The new aerodynamic regulations introduced in 2017 were seen as a major threat to the recent dominance enjoyed by Mercedes since the start of the V6 turbo hybrid era in 2014. However, Wolff’s team withstood a more sustained challenge from Ferrari to win both the drivers’ and constructors’ championship for the fourth consecutive season.
With the new season seeing only slight tweaks to the regulations – including the introduction of the Halo cockpit protection device – Mercedes is expected to remain a title contender but Wolff is wary of such predictions.

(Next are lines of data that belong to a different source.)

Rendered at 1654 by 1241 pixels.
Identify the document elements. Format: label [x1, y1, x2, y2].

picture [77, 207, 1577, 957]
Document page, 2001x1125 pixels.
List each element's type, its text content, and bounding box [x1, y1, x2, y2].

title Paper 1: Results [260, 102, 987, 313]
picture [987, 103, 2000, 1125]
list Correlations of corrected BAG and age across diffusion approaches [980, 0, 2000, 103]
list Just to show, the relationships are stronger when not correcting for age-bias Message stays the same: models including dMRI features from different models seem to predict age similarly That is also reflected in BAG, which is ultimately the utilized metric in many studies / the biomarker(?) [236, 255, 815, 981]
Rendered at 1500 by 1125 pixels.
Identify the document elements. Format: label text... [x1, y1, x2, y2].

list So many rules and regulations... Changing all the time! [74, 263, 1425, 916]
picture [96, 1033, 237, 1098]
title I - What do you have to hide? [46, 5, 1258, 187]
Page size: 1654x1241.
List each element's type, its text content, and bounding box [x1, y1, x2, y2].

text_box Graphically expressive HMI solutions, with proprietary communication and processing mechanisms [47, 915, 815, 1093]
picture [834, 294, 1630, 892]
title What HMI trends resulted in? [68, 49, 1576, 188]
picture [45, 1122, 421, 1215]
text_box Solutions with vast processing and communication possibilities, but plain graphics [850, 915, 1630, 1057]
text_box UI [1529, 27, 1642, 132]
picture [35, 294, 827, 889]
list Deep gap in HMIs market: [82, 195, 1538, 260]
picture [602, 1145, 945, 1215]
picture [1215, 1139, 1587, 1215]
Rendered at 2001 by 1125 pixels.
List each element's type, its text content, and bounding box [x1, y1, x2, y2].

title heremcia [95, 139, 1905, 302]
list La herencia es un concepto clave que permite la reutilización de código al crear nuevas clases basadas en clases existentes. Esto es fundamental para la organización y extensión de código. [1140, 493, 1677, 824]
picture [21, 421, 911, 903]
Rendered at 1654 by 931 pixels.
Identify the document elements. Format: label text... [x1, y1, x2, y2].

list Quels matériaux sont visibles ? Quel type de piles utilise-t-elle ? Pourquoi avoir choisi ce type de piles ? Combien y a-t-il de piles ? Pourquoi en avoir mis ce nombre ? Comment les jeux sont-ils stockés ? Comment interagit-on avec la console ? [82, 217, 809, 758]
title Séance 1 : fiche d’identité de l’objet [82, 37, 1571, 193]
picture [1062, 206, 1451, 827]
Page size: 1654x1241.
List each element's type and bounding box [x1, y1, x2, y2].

“I think we have a good organization in place and somehow the wheel rolls now, but having said that you must never underestimate any of the competition,” Wolff told ESPN. “It can go super quick and suddenly you are on the back foot and the car is not as good as the others. We have seen that with Ferrari, how quickly they can turn it around from a so-so season to a world championship challenger in 2017.
“So I think it’s important to stay humble, forget about your own achievements – we are taking all the stickers off the doors here saying we have won the championship, because in 2018 it all starts from zero again.”
Wolff highlights the team’s ability to constantly adapt – dealing with the departures of world champion Nico Rosberg and Paddy Lowe (at right with Wolff, above) at the end of 2016 – as one of the reasons it has been successful in the past.
“I’m very proud [of 2017] because it was a difficult situation. Obviously Nico throwing in that curveball at the beginning of December was totally unexpected, and having two drivers who competed on that level was difficult to find a solution. I think how the championship panned out, Valtteri [Bottas] and Lewis [Hamilton] was probably the best combination that we could have had.
“Paddy was also a big part of the team; he was here for a long time. We had a plan so that was maybe a bit easier to cope with, but nevertheless such an important change in management always has an effect.
“A racing team in Formula 1 is not a static structure that you can freeze and say, ‘This is functioning now and is winning races and championships, now let’s freeze it.’ On the contrary, you need to adapt – it’s dynamic and up until now it has worked out.”